* Begin READING TEXT *

We both had plastic bags with bits of dismembered day-old chick. 'This is the bit I don't like,' said Paul as he chopped up these rations 'I just wish they ate fruit or something...'. Oddly, handling the stuff bothered us little, it was very dead, we hadn't had to do the dismembering, and we wore plastic gloves to handle it, as did Paul, and the wonder of handling the birds quite overrode any distaste about what they ate.


Tom had an owl,


and I had the food on my glove. I tapped the glove and the owl left Tom's fist and flew to mine,


so then I had an owl.  

Tom then got out a piece of food, and tapped it on his glove,


and the owl flew back to him.


And so it goes on till you've used up the food, by which time the owl's getting a bit slow and lazy, and has a kind of glazed look which, as Paul said, is the way we might look after one too many roast potatoes at Christmas.

* End READING TEXT *
* Begin RECORDS SUPPLIED *

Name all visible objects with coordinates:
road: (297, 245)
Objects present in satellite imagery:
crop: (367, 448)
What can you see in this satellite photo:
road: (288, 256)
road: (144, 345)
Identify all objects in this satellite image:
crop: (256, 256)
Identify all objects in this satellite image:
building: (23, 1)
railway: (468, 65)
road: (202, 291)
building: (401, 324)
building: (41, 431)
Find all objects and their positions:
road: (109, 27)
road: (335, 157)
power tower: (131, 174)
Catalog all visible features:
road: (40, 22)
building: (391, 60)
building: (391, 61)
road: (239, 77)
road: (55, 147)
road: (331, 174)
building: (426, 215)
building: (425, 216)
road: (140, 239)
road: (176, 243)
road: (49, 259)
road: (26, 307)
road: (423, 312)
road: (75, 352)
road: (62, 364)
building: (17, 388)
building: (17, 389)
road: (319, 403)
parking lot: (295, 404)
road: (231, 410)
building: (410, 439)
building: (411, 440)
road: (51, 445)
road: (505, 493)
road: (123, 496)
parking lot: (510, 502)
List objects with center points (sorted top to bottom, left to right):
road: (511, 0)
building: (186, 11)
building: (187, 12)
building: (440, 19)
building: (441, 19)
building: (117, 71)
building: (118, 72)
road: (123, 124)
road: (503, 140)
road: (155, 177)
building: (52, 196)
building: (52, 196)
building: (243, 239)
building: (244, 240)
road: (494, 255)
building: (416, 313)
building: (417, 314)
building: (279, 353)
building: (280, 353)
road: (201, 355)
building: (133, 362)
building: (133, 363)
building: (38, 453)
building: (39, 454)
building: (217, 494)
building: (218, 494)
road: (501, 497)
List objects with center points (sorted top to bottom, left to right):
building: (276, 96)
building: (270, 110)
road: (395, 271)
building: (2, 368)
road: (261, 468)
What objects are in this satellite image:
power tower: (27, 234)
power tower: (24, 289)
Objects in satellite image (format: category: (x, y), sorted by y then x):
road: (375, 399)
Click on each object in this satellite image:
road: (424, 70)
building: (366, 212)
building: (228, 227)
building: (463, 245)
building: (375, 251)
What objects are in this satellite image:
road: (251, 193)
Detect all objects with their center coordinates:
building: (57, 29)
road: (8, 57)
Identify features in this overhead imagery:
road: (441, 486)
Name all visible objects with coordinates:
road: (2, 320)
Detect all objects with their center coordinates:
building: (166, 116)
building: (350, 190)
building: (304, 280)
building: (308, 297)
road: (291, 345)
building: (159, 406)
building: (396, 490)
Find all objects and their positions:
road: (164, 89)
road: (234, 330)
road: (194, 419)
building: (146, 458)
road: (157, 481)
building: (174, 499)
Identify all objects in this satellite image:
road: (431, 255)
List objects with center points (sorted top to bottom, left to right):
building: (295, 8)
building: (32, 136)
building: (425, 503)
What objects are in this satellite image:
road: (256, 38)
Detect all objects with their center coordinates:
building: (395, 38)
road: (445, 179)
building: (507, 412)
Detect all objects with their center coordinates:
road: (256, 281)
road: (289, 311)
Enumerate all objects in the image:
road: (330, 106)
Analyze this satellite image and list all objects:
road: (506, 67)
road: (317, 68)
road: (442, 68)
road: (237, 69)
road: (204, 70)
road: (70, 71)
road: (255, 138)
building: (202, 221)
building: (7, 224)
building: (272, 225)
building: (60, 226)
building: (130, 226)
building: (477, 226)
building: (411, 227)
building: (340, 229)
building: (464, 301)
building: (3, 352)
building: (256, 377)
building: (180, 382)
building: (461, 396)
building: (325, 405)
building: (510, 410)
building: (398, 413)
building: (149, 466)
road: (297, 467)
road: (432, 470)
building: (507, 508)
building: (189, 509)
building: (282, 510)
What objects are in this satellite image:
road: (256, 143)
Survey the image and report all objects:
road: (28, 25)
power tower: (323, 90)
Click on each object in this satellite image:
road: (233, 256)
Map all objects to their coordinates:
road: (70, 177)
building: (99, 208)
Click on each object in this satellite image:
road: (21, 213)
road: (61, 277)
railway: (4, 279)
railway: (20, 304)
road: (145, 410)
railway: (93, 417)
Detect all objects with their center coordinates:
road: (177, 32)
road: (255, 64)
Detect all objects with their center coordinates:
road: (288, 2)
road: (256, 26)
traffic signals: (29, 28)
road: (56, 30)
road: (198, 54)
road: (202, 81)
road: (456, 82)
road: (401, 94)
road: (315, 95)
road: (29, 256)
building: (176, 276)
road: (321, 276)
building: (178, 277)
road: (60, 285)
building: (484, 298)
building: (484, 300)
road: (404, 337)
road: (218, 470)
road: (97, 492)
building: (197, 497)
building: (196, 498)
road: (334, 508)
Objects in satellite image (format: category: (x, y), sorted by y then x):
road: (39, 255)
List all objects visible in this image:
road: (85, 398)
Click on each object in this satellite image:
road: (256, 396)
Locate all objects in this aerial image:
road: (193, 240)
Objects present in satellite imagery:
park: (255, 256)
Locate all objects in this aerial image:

* End RECORDS SUPPLIED *

*TASK INSTRUCTIONS*. Write the next part of the account of flying an owl between two gloves, picking up after its last sentence. None of the data above is needed.

*ANSWER*.
One of the services they offer is a wedding performance: Paul stands at the back of the church with a barn owl, which is wearing ribbons or lace tied to its feet which match the bride's dress, and to which are tied the couple's rings.  The owl flies the length of the church, alights on the best man/ring bearer's fist who is wearing a white gauntlet, he cuts the ribbon and give the rings to the couple.  Charmed though we were by the idea of this piece of romantic whimsy and theatre, we were also quite amused at the thought that presumably the best man then has to feed the bird with a piece of dismembered mouse or chick. I assume this is done discreetly...

That was the bit I was actively involved with, which was a lovely surprise, as I only went along as a spectator; after that it was Tom's day.  So thanks to Eleri for taking the photos of us.

Next he had some practice with a young trainee male Harris hawk called Jack.


Harris hawks are very popular in falconry, as they are adaptable and sociable, and Jack is one of three of these birds working at the centre.  The males are light and quick enough to catch pigeon and pheasant, the larger females are more suited to things like rabbits.  There was quite a bit of talk about catching rabbits. 

 'Do you like eating rabbit?' I asked.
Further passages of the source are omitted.